Among the lines below, which ones contain the word "propiedad"? Copy every such line.

○ ○ ○

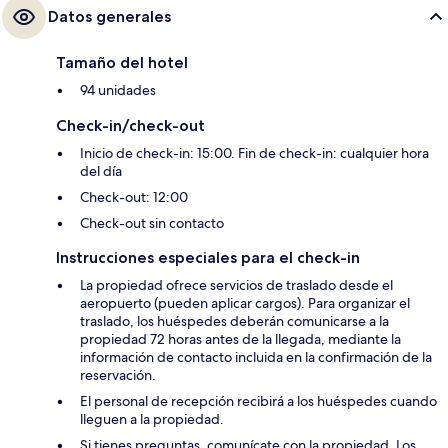
Datos generales
Tamaño del hotel
94 unidades
Check-in/check-out
Inicio de check-in: 15:00. Fin de check-in: cualquier hora
del día
Check-out: 12:00
Check-out sin contacto
Instrucciones especiales para el check-in
La propiedad ofrece servicios de traslado desde el
aeropuerto (pueden aplicar cargos). Para organizar el
traslado, los huéspedes deberán comunicarse a la
propiedad 72 horas antes de la llegada, mediante la
información de contacto incluida en la confirmación de la
reservación.
El personal de recepción recibirá a los huéspedes cuando
lleguen a la propiedad.
Si tienes preguntas, comunícate con la propiedad. Los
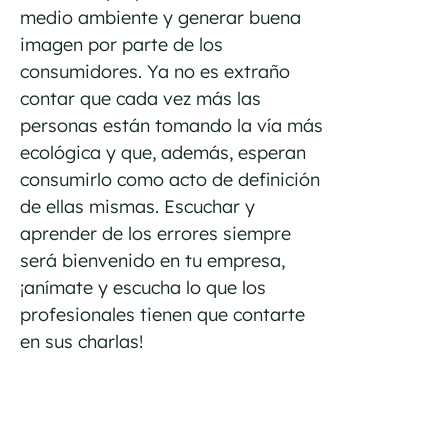
medio ambiente y generar buena
imagen por parte de los
consumidores. Ya no es extraño
contar que cada vez más las
personas están tomando la vía más
ecológica y que, además, esperan
consumirlo como acto de definición
de ellas mismas. Escuchar y
aprender de los errores siempre
será bienvenido en tu empresa,
¡anímate y escucha lo que los
profesionales tienen que contarte
en sus charlas!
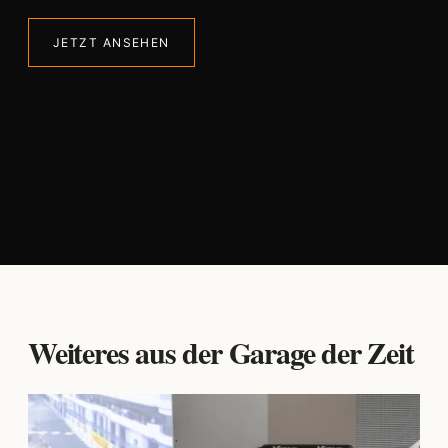
JETZT ANSEHEN
Weiteres aus der Garage der Zeit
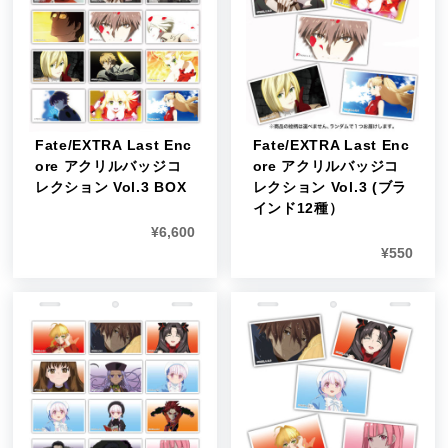
Fate/EXTRA Last Enc
Fate/EXTRA Last Enc
ore アクリルバッジコ
ore アクリルバッジコ
レクション Vol.3 BOX
レクション Vol.3 (ブラ
インド12種）
¥
6,600
¥
550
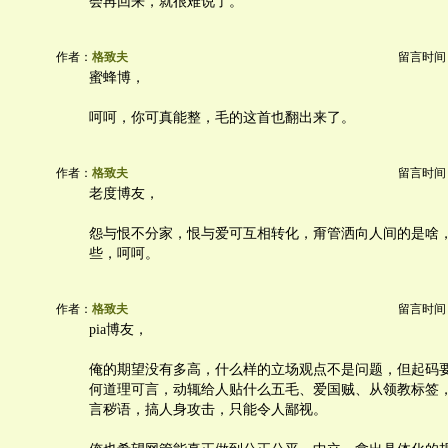
会再回来，就很难说了。
作者：
格致夫
留言时间：20
蜜蜂博，
呵呵，你可真能整，毛的这首也翻出来了。
作者：
格致夫
留言时间：20
老度博友，
怨与恨不分家，恨与爱可互相转化，甭管洒向人间的是啥
些，呵呵。
作者：
格致夫
留言时间：20
pia博友，
俺的期望没有多高，什么样的立场观点不是问题，但起码
何道理可言，动辄给人贴什么五毛、爱国贼、从领教标签
言秽语，搞人身攻击，只能令人鄙视。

○ ○ ○

# Your solution:
La propiedad ofrece servicios de traslado desde el
propiedad 72 horas antes de la llegada, mediante la
lleguen a la propiedad.
Si tienes preguntas, comunícate con la propiedad. Los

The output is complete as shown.